Because the project template is based on MVC all request to all HTML pages as routed (allowed) as HTT-GET verbs.This would be perfectly fine for cordova based app or similar. Unfortunately , SharePoint will typically stream down the SharePoint-App content by HTTP-POST request, because the body of request will hold serialized SharePoint context data. Sending this request to a HTML page would cause 405 error (method not allowed). It is possible to workaround this with few tweaks. To simplify it I just renamed HTML page in ASPX page. My both ASPX-pages starts with typical HTML code.

<!DOCTYPE html>

<html ng-app="gassensormodule" xmlns="http://www.w3.org/1999/xhtml">
. . .

Receiving Events from Device with Java Script

Let’s take a look now how to implement receiving of events from device. To do this I will use Service Bus JavaScript SDK. First of all we need to initialize the QueueClient object.

var ingressQueueClient = new QueueClient(
        {
            'name': ingressQueuePath,
            'namespace': "YOURNAMESPACE",
            'sasKey': "*****",
            'sasKeyName': "send_listen_policy",
            'timeOut': 10,
        });

Then we can use initialized client to receive the message. Following code will send the HTTP request to Service Bus endpoint and wait 10 seconds for message. If there is a message we will read properties and apply them as event object (new list element) on the view model list ‘events

Sending Commands from JavaScript to Device

Sending of commands is almost identical approach. First we need to create the client instance, which will send commands to device. Note that we use different queues for sending of events and receiving of commands.

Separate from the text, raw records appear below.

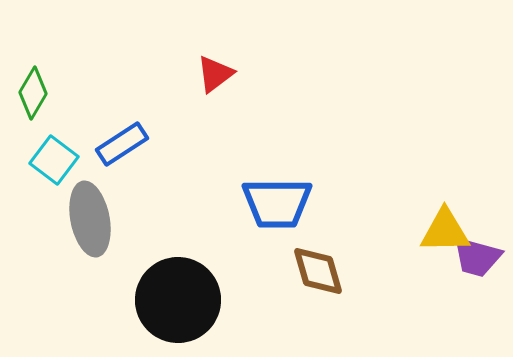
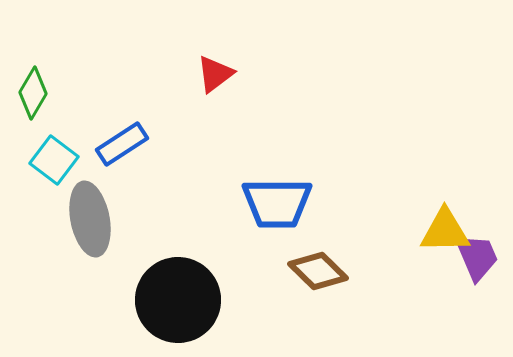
purple trapezoid: rotated 128 degrees counterclockwise
brown diamond: rotated 30 degrees counterclockwise
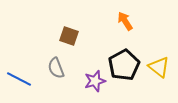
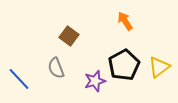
brown square: rotated 18 degrees clockwise
yellow triangle: rotated 45 degrees clockwise
blue line: rotated 20 degrees clockwise
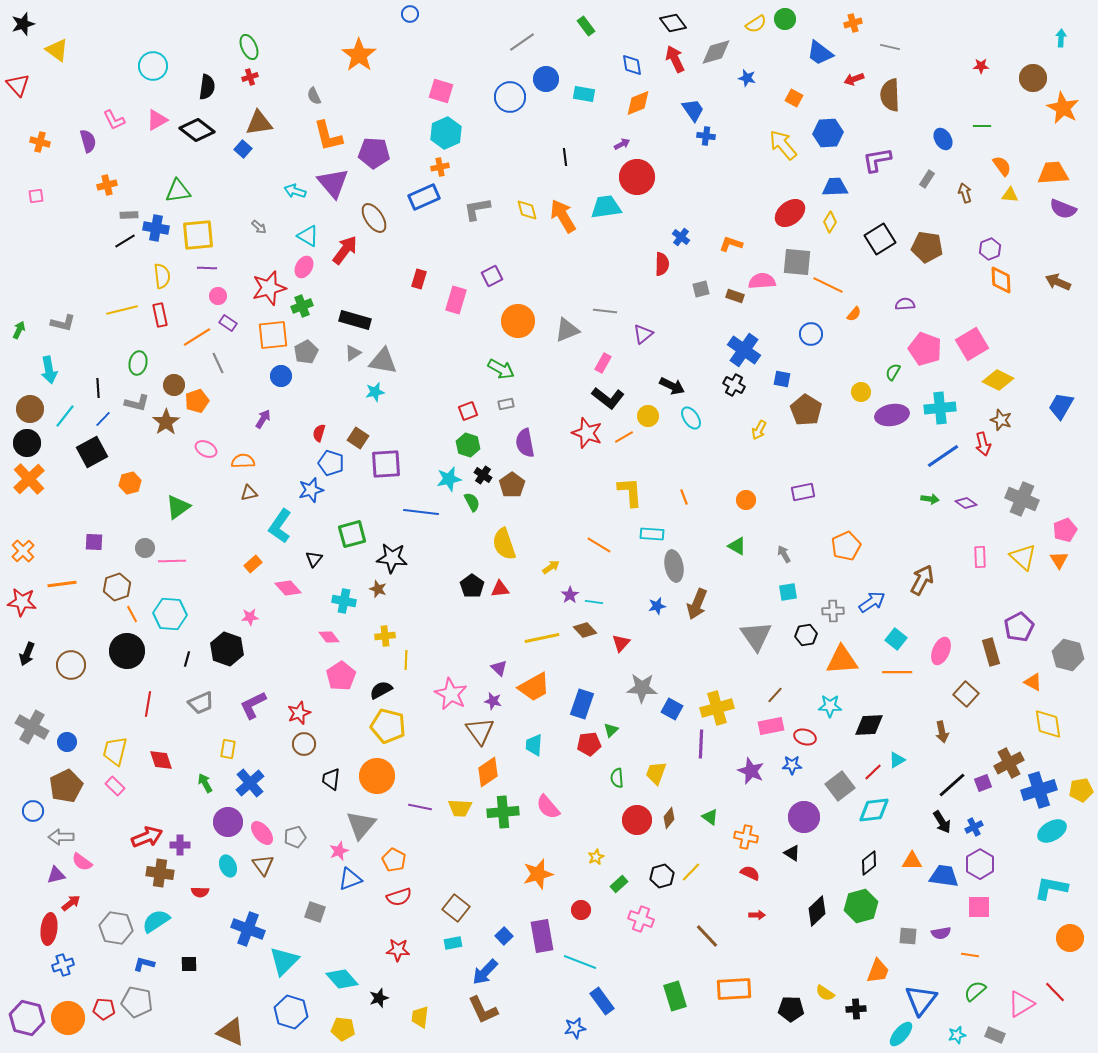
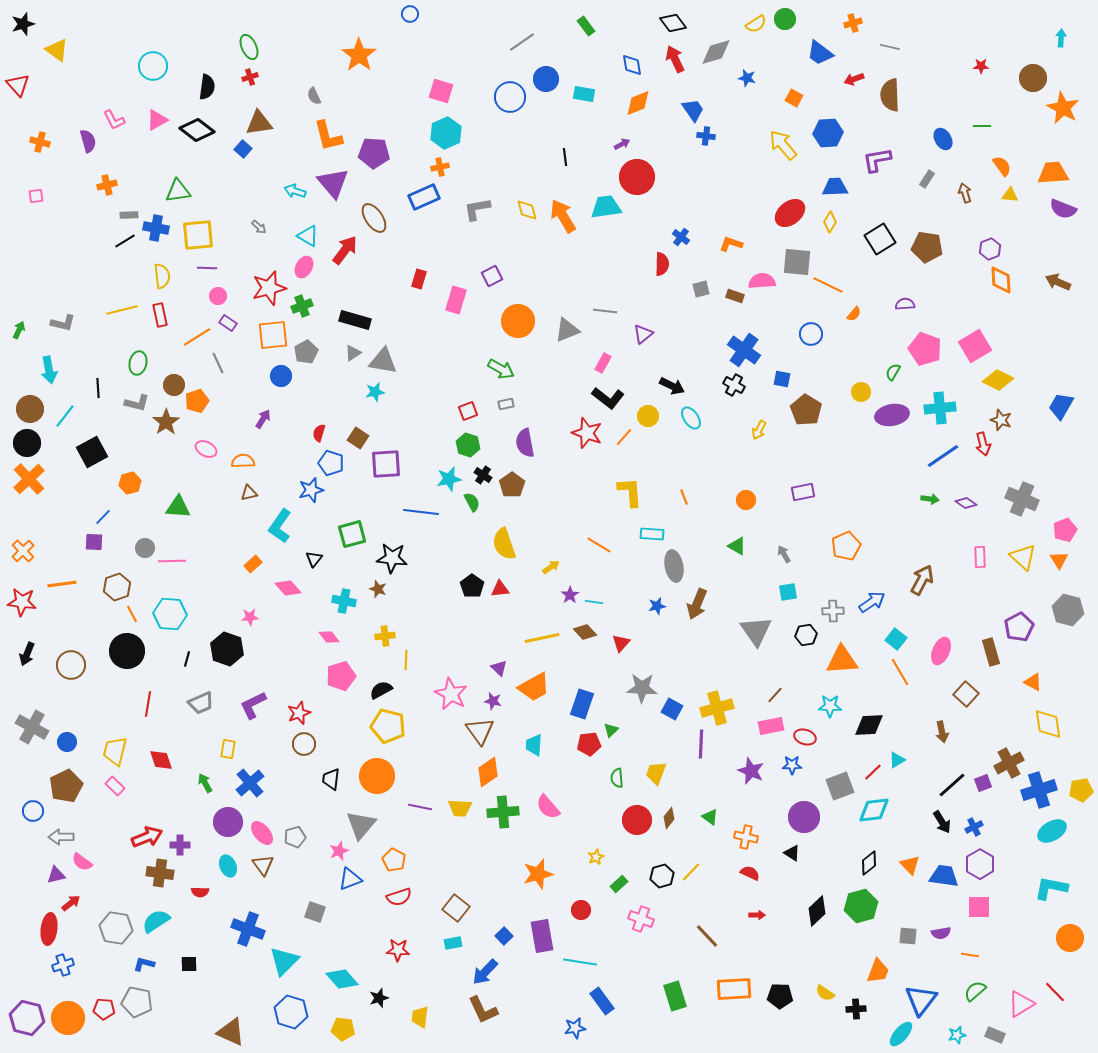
pink square at (972, 344): moved 3 px right, 2 px down
blue line at (103, 419): moved 98 px down
orange line at (624, 437): rotated 18 degrees counterclockwise
green triangle at (178, 507): rotated 40 degrees clockwise
brown diamond at (585, 630): moved 2 px down
gray triangle at (756, 636): moved 5 px up
gray hexagon at (1068, 655): moved 45 px up
orange line at (897, 672): moved 3 px right; rotated 60 degrees clockwise
pink pentagon at (341, 676): rotated 16 degrees clockwise
gray square at (840, 786): rotated 16 degrees clockwise
orange triangle at (912, 861): moved 2 px left, 4 px down; rotated 45 degrees clockwise
cyan line at (580, 962): rotated 12 degrees counterclockwise
black pentagon at (791, 1009): moved 11 px left, 13 px up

var gasCmdQueueClient = new QueueClient(
        {
            'name': egressQueuePath,
            'namespace': "YOURNAMESPACE",
            'sasKey': "OBFUSCATED",
            'sasKeyName': "send_listen_policy",
            'timeOut': 10,
        });

Then we will use following code to send commands:

  this.sendCommand = function () {

            var msgBody = {};
            var props = [
            { 'Name': 'command', 'Value': 
            $scope.CC.viewModel.command.name },
            { 'Name': 'param', 'Value':
            $scope.CC.viewModel.command.param },
            { 'Name': 'owner', 'Value': $scope.CC.viewModel.command.owner },
            { 'Name': 'observed', 'Value': new Date() },
            ]

            var msg = new BrokeredMessage(msgBody, props);

            gasCmdQueueClient.sendMessage(msg, function (messagingResult) {
                var r = 1;
            }, "application/json");
        };
    });


Corresponding HTML code is this one. This code will read entered command related values and invoke sendCommand() when the button is clicked.

<!DOCTYPE html>
<html ng-app="gassensormodule" xmlns="http://www.w3.org/1999/xhtml">

<head>
    <link href="css/bootstrap.min.css" rel="stylesheet" />
    <title>Sending of Commands</title>
</head>
<body ng-controller="GasSensorController as CC">

    <script src="Scripts/servicebussdk-1.0.js"></script>
    <script type="text/javascript" src="Scripts/angular.js"></script>
    <script type="text/javascript" src="Scripts/app.js"></script>

    <h2>Command to be sent to device:</h2>
    <div>
        <p>
            <h3>Enter Command ('stop', 'start', 'threshold')</h3>
        </p>
        <p>
            <input type="text" ng-model="CC.viewModel.command.name"
                ng-model-options="{ getterSetter: true }">
        </p>

        <p>
            <h3>Enter the command parameter:</h3>
        </p>
        <p>
            <input type="text" ng-model="CC.viewModel.command.param"
                ng-model-options="{ getterSetter: true }">
        </p>
        <p>
            <h3>Enter the owner:</h3>
        </p>
        <p>
            <input type="text" ng-model="CC.viewModel.command.owner"
                ng-model-options="{ getterSetter: true }">
        </p>
        <button ng-click="CC.sendCommand()">Send command</button>
    </div>
</body>
</html>

Recap

In these two articles I shown how to implement highly scalable bidirectional communication between small devices and SharePoint by using Service Bus as broker and Service Assisted Communication introduced by Clemens. The power of this approach is that neither SharePoint Apps nor Sensor are acting as server. All acts as clients and do not have  a public IP address. Moreover, participants in the system can talk different protocols. This all makes system more secure and dramatically simplifies infrastructure requirements. I do not know how fast we are going to adopt such scenarios, but I’m sure that this approach opens a gate to many new scenarios.